It lists half the drives, but I don’t know how to map which drive is on what breakout cable from the SAS controller.

sysctl kstat.zfs.misc.dbgmsg didn’t show anything different than the last time I tried a R/W import.

pdxjustin · July 9, 2025, 10:58pm

the man page says the -F in zpool import -f -F -n WD40 is ignored if pool is importable. Since I can import it as read only, is it considered “importable” and so -F has no effect?

NickF1227 · July 10, 2025, 12:08am

I think in this case, the syntax/format indicates rData is a ZVOL not a Dataset.

pdxjustin:

Jul  9 14:42:19 truenas (da1:mps0:0:1:0): CAM status: SCSI Status Error
Jul  9 14:42:19 truenas (da1:mps0:0:1:0): SCSI status: Check Condition
Jul  9 14:42:19 truenas (da1:mps0:0:1:0): SCSI sense: UNIT ATTENTION asc:29,0 (Power on, reset, or bus device reset occurred

We see the above for da1,da3 and da5.

Since you have access to the data, I guess next steps would be to determine what went wrong so you can re-seed the data back here after you have it backed up off someplace else.

How are these drives connected physically? Do you have an 8087–>sata breakout cable or is there an actual server SAS backplane in play? This looks like it could potentially be caused by some sort of physical layer/hardware problem in part and thats likely for two reasons:

Seeing “Power on, reset, or bus device reset occurred” for multiple drives, but importantly, not all drives, when you attempt to import read/write is not normal.
The pool got corrupted somehow, that is also not normal, especially considering the relative age of this hardware.

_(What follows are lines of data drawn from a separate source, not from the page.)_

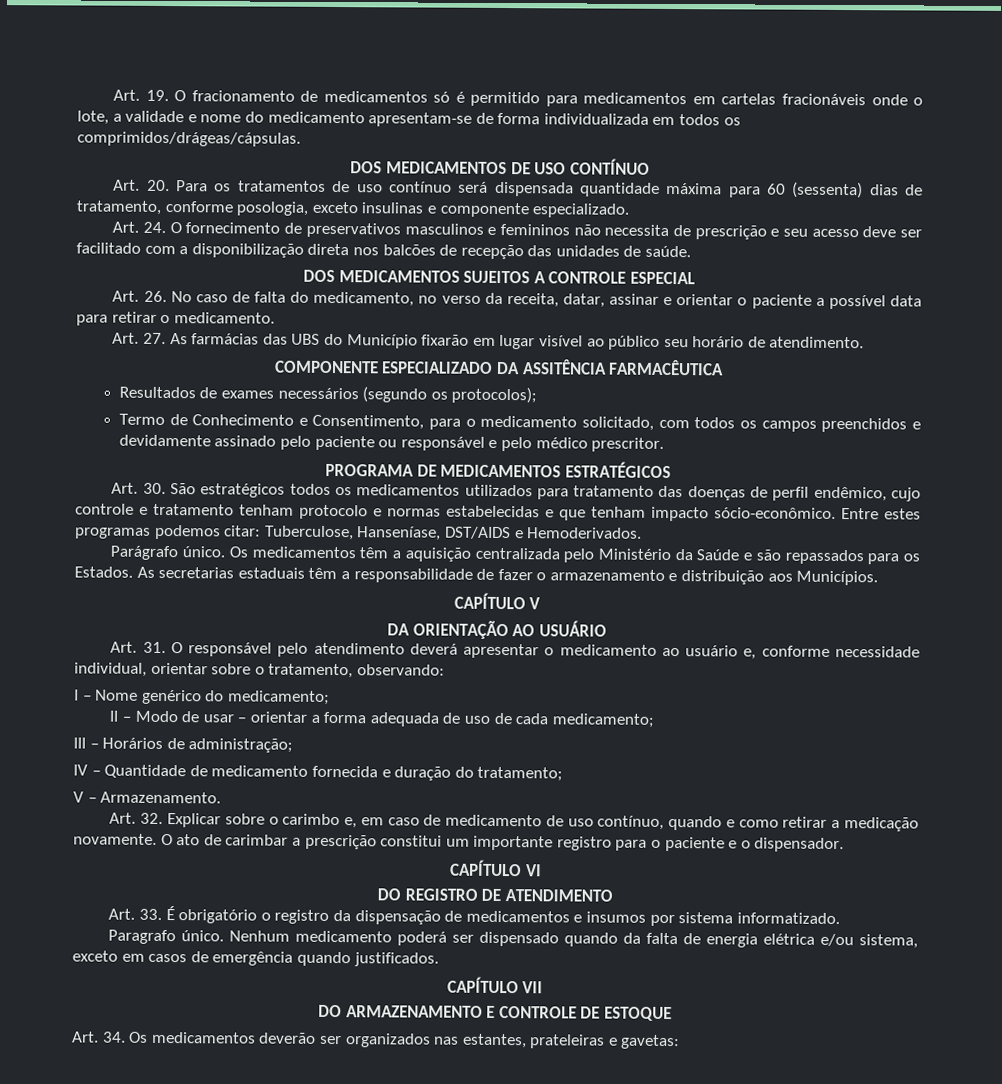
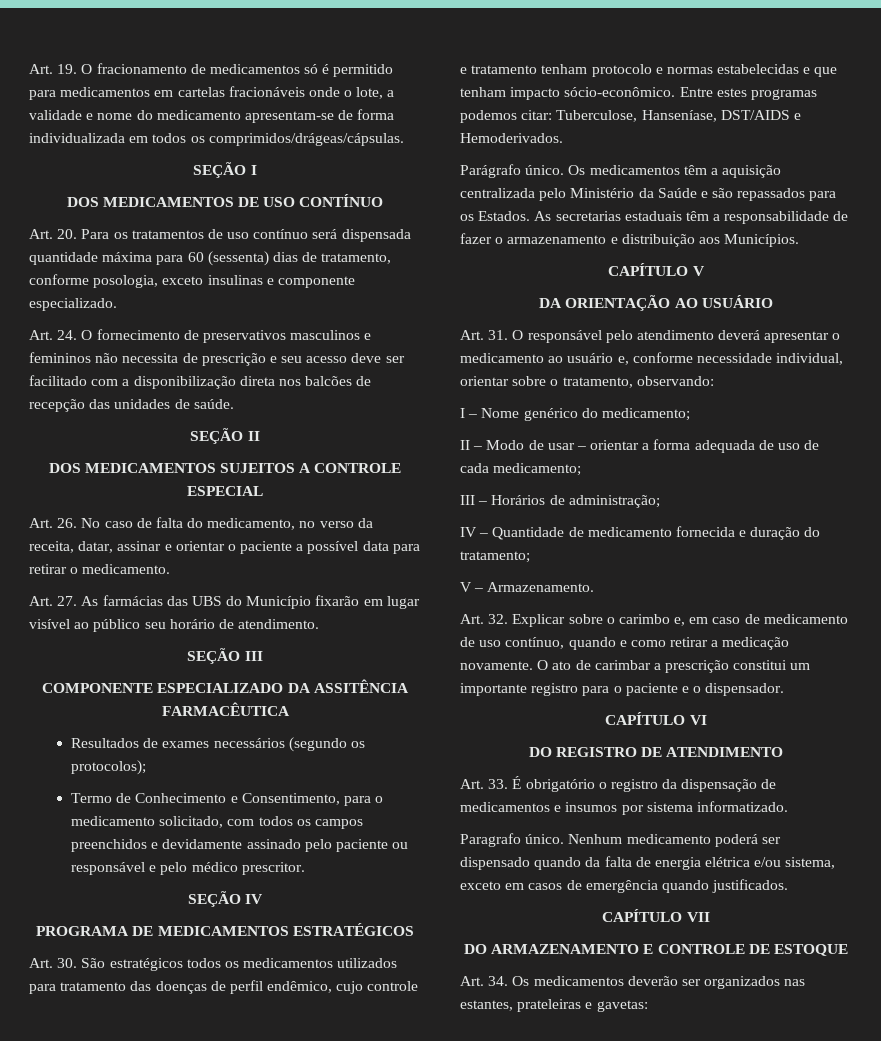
(301, 139) none -> [193,162,257,178] // SEÇÃO I
(692, 251) none -> [190,428,260,444] // SEÇÃO II
(865, 342) none -> [187,648,263,664] // SEÇÃO III
(665, 444) none -> [187,891,264,907] // SEÇÃO IV

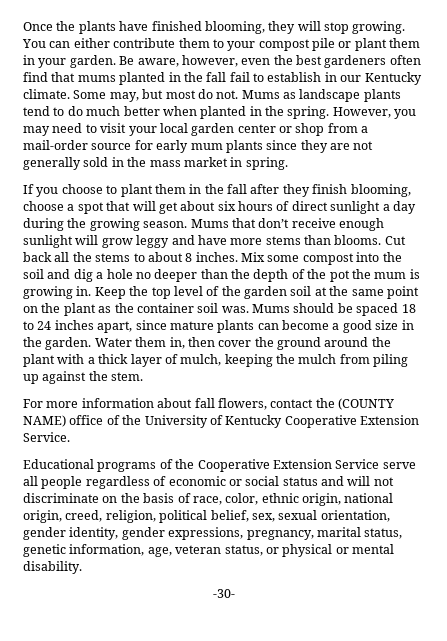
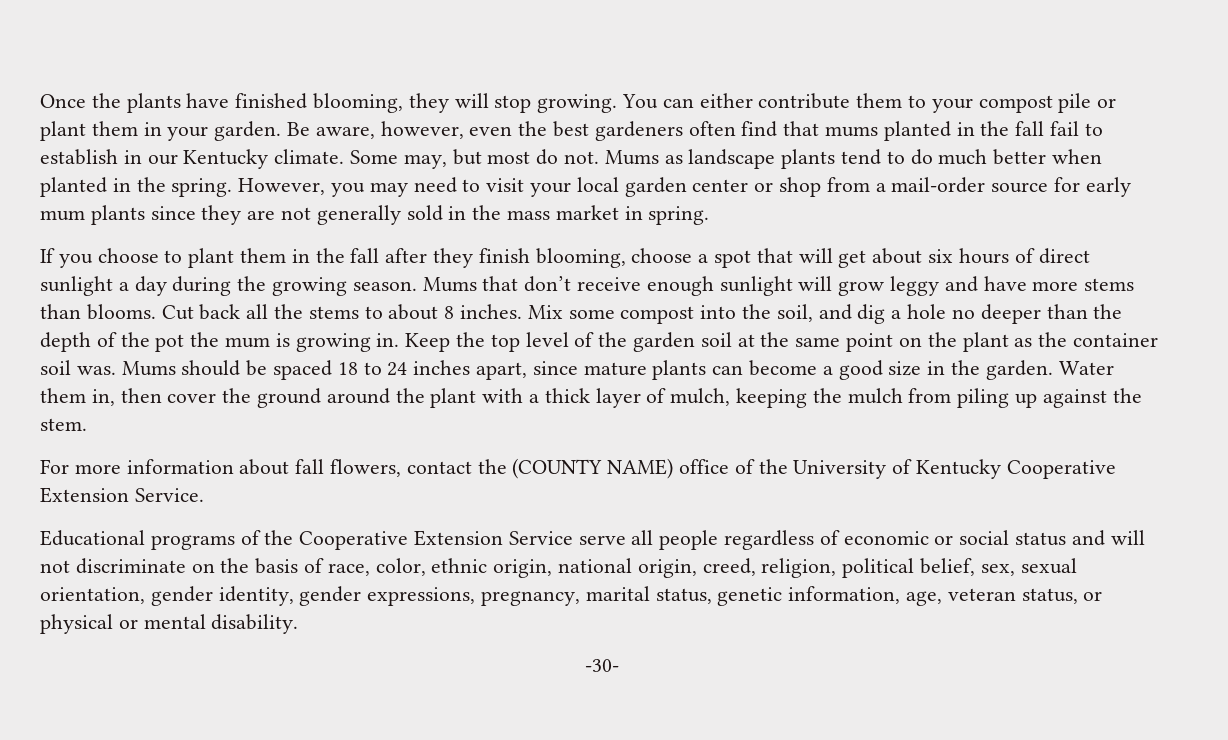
[23,269,44,279] soil -> [776,304,813,322] soil,

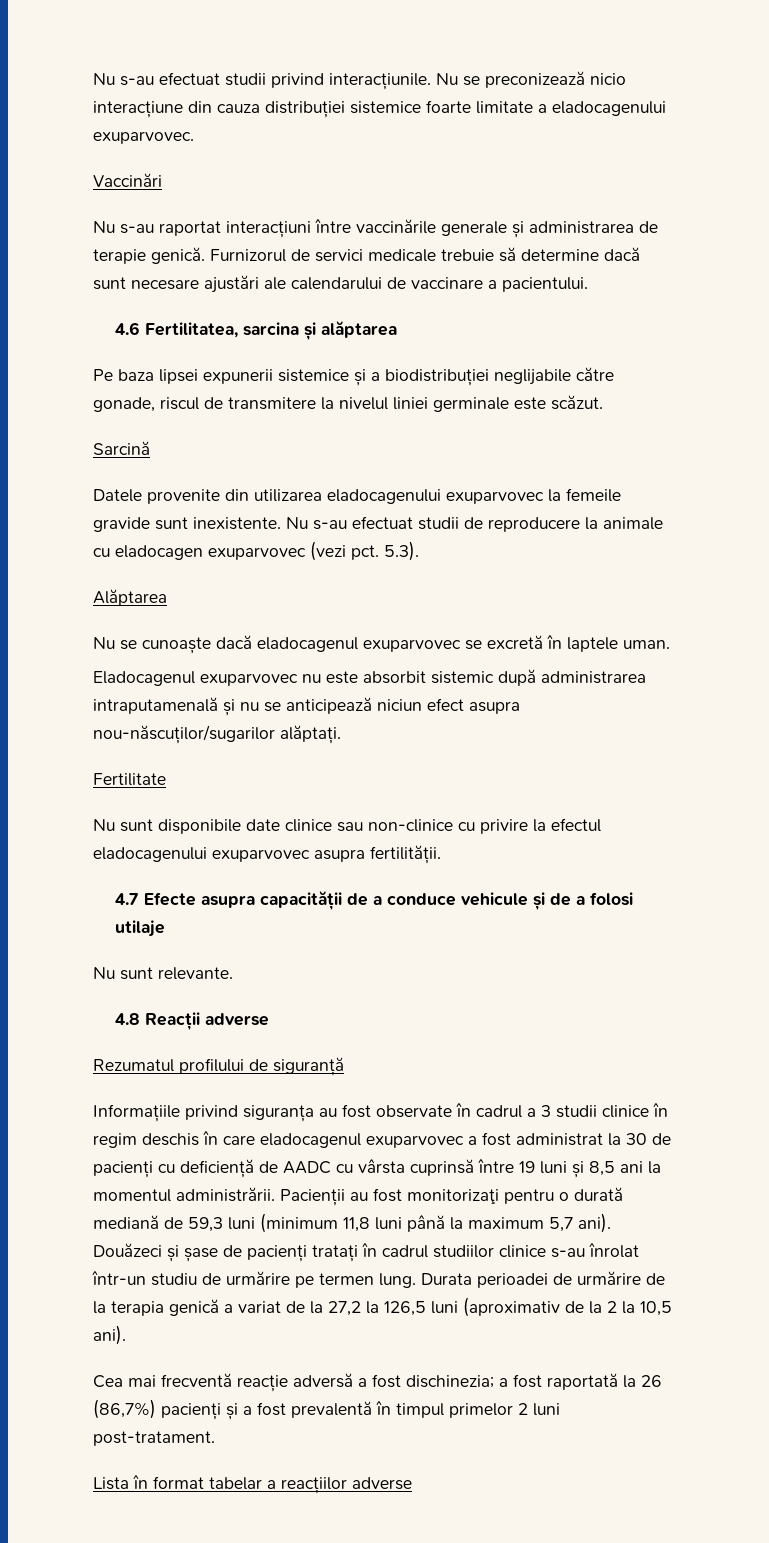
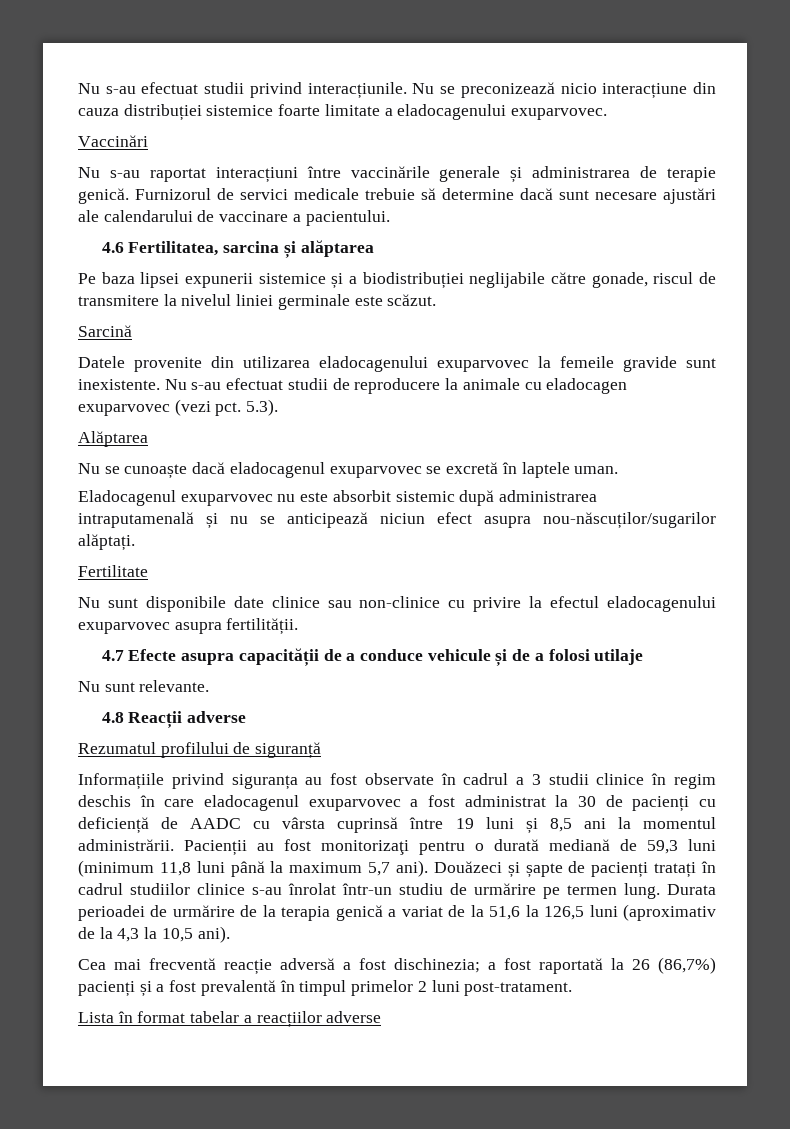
[184,1248,218,1262] șase -> [525,863,563,878] șapte
[328,1301,361,1316] 27,2 -> [489,906,521,920] 51,6
[607,1301,617,1313] 2 -> [117,928,140,942] 4,3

pdxjustin · July 10, 2025, 1:07am

There are 2 8087->sata breakout cables connected.
I agree that initially the problem might have been caused by cables. While I have new cables on the way, I’ve used both different controllers and different cables, and they didn’t help with recovery.

My notes don’t show that the drives in question are connected to the same breakout cable, but my plan is to shut down the server and pull the drives after matching dmesg serial numbers to devices and check my notes. If they are all on the same breakout cable then I’ll feel much better being pretty sure that either one drive is somehow affecting the others, or (more likely) there is a problem with the cable.